"""
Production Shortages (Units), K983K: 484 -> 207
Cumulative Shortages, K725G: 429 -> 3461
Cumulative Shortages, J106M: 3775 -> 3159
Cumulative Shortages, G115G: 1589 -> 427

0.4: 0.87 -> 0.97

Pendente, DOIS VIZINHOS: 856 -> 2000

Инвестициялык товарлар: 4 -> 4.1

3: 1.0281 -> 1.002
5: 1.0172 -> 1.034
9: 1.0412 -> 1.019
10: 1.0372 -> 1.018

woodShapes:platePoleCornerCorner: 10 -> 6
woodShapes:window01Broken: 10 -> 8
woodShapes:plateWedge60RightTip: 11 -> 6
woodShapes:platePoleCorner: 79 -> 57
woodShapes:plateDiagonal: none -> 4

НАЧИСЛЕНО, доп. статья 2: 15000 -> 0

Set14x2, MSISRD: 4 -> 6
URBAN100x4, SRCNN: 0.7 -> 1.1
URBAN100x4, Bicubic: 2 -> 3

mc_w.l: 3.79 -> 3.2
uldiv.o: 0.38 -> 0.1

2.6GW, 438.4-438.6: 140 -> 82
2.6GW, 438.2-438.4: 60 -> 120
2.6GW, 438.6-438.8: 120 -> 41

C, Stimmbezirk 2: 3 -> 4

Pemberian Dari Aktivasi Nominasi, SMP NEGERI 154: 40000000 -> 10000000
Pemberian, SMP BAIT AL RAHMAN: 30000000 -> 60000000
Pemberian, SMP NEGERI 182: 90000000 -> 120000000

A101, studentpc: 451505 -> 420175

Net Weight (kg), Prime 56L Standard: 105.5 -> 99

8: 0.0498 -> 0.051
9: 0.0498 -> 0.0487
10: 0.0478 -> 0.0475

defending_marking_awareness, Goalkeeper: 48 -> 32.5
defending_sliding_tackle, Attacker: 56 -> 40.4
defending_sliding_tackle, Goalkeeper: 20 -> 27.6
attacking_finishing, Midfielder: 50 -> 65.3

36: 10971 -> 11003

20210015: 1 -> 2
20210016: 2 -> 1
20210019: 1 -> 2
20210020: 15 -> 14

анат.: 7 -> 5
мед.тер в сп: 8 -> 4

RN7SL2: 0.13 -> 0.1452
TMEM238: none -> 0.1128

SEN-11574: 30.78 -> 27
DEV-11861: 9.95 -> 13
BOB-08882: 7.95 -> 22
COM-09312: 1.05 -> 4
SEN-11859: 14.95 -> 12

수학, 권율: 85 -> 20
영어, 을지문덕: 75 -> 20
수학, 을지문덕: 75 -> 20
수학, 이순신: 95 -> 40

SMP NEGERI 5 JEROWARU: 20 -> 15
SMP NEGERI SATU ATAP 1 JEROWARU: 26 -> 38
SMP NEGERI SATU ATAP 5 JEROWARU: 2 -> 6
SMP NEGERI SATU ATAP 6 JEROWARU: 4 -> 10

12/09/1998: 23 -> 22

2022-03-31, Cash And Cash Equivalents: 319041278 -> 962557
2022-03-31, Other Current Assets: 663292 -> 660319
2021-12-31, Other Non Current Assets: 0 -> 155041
"""
EXERCISE PROMPT =>
Copy out every line in the entries above that holds "JEROWARU".

FINISHED EXERCISE =>
SMP NEGERI 5 JEROWARU: 20 -> 15
SMP NEGERI SATU ATAP 1 JEROWARU: 26 -> 38
SMP NEGERI SATU ATAP 5 JEROWARU: 2 -> 6
SMP NEGERI SATU ATAP 6 JEROWARU: 4 -> 10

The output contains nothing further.